# morehead city next weekend



## e-mag (Jun 15, 2006)

i need advice on how to fish for grouper.thanks.


----------



## AtlantaKing (Jul 7, 2002)

Which boat? If this is your first time, the mates on the boats should be able to hook you up right.


----------



## e-mag (Jun 15, 2006)

i have been prob dozen times but the last time was 13 years ago.continental shelf and capt dick's.that was aaaa longggg time agooo.


----------



## AtlantaKing (Jul 7, 2002)

4/0 Senator on a heavy boat rod, 50lb mono or braid, 8-10oz egg sinker, 2/0 swivel (225lb test), 4' of 80lb mono leader, 6/0 live bait hook and a big chunk of cut bait, or a live pinfish. Drop it down and hold on!


----------



## Big Rad (May 19, 2003)

*Catch a little one*

Shhhhhhhh Cut em in half and put him on a bigger hook......They such cannibals  

only if'n the mate says you can though 

.


----------



## e-mag (Jun 15, 2006)

anymore advice for them groupers and mahi-mahi


----------



## AtlantaKing (Jul 7, 2002)

I thought you would have already gone...weren't you going this past weekend? If you can wait a weekend or two, would you be interested in carpooling? I'm dying for some grouper pullage!  

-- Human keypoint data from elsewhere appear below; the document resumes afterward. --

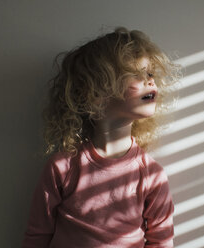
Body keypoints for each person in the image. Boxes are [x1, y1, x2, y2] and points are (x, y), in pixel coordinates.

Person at [22, 27, 180, 248]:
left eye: (150, 73)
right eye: (136, 74)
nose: (150, 81)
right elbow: (37, 237)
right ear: (96, 95)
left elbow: (161, 242)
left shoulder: (152, 176)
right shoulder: (63, 168)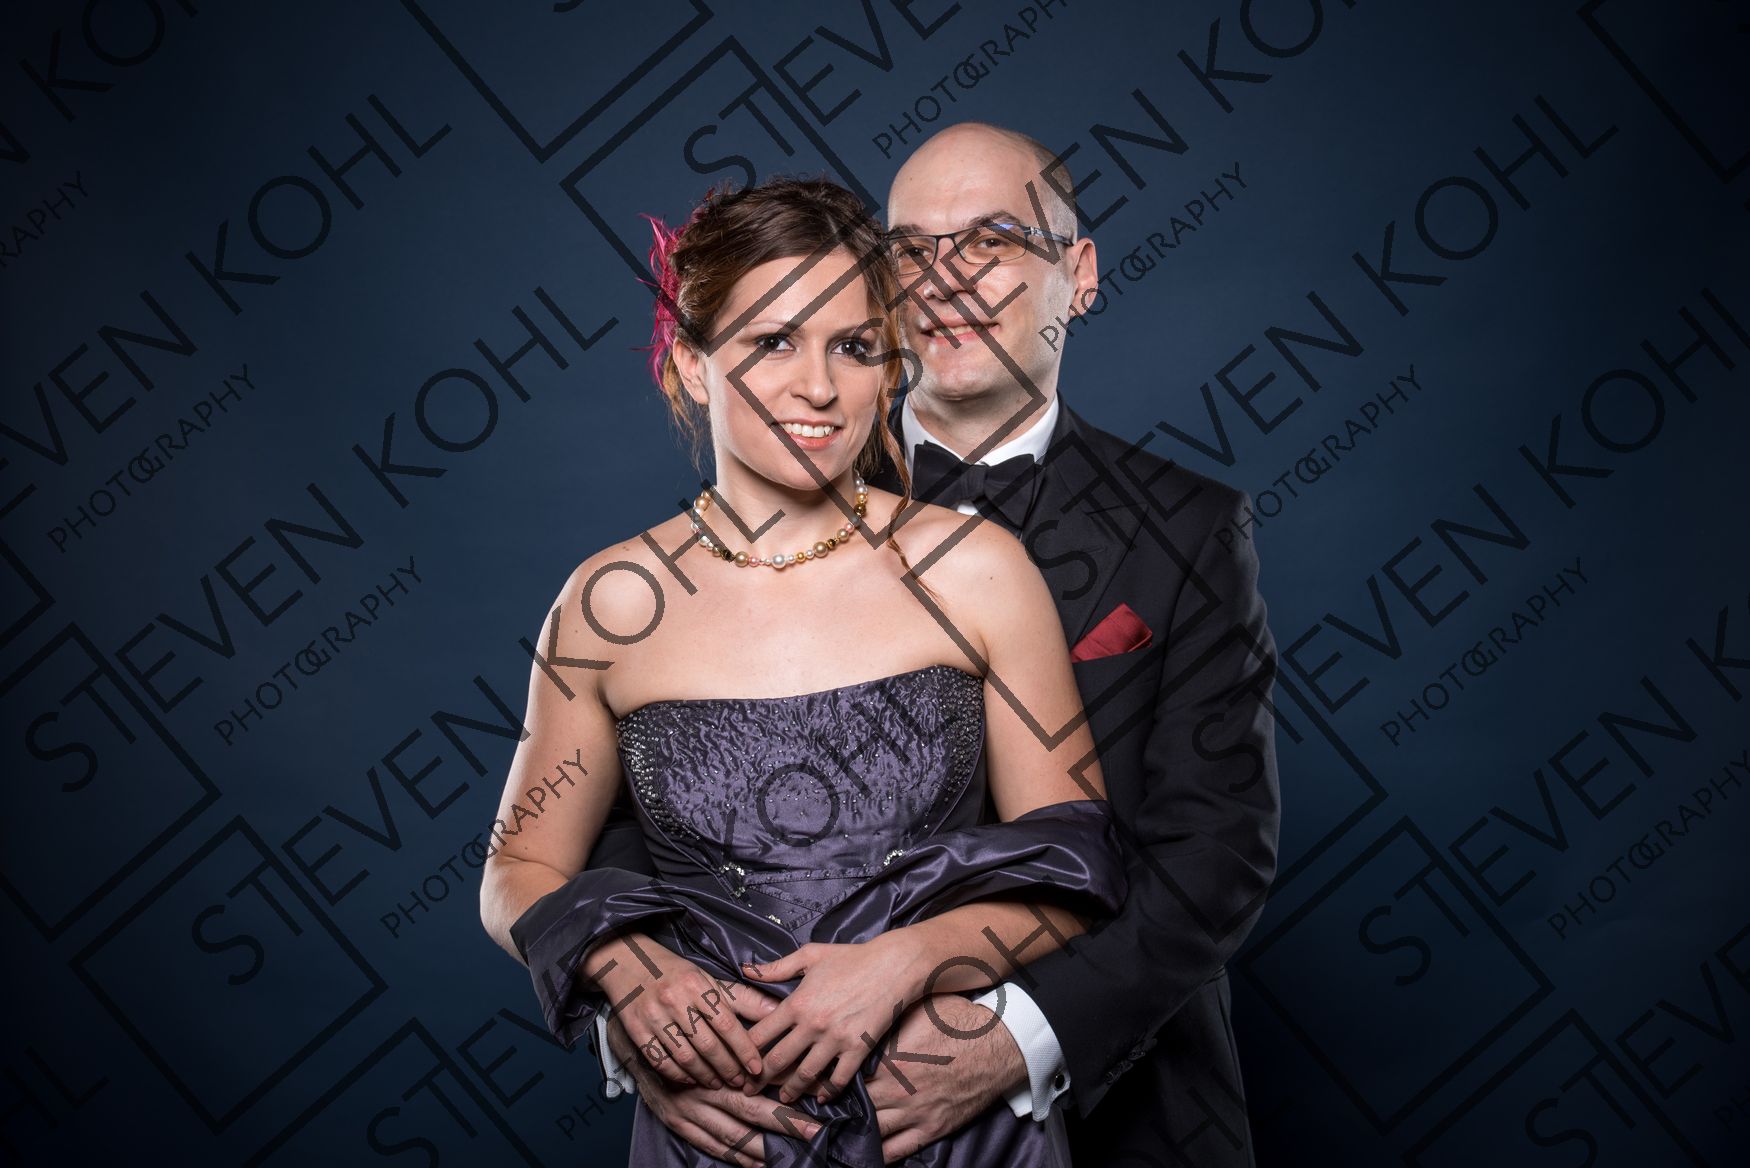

For mahi mahi, it's a quick shot kind of thing: they tend to swim up to the boat to investigate, so you'd be well advised to keep a medium spinning rod already rigged with a small hook on a Fluoro leader, no weight no swivel. When you see the mahi mahi swim up, quickly grab the spinning rod, hook on a chunk of bait and gently lob it in the mahi mahi's direction. Open the bail and let the bait slowly sink. :fishing:


----------



## e-mag (Jun 15, 2006)

I'm leaving tommorow night .We will hook up next time.My wife been good to me lately!!Thanks Again


----------



## AtlantaKing (Jul 7, 2002)

Ahh, I see. I hope you have calm winds, fair seas and great luck.


----------



## Big Rad (May 19, 2003)

*Mahi Mahi*

Any floating mats of seaweed usually has a few underneath. Toss to the edge and get ready. Be quick on the hookset.


----------



## hengstthomas (Mar 11, 2006)

Capt Stacey has been doing much better than most boats. 
AtlantaKing has it right for maui's.
Grouper..use any small fish you catch or get some mackerel from the mates(whole and not to big) and reverse fillet them or try 2 to 4 cigar minnows. My last trip I got about a dozen grouper but only 1 keeper. I got a court date on june 26th for a speeding ticket on the way back from the Jil Carrie trip so after I fix that hole in the pocket we will be in NC for grouper and maui also.We usually go around the 4th of july because the sight are much better this time of year  
Good luck E-mag !


----------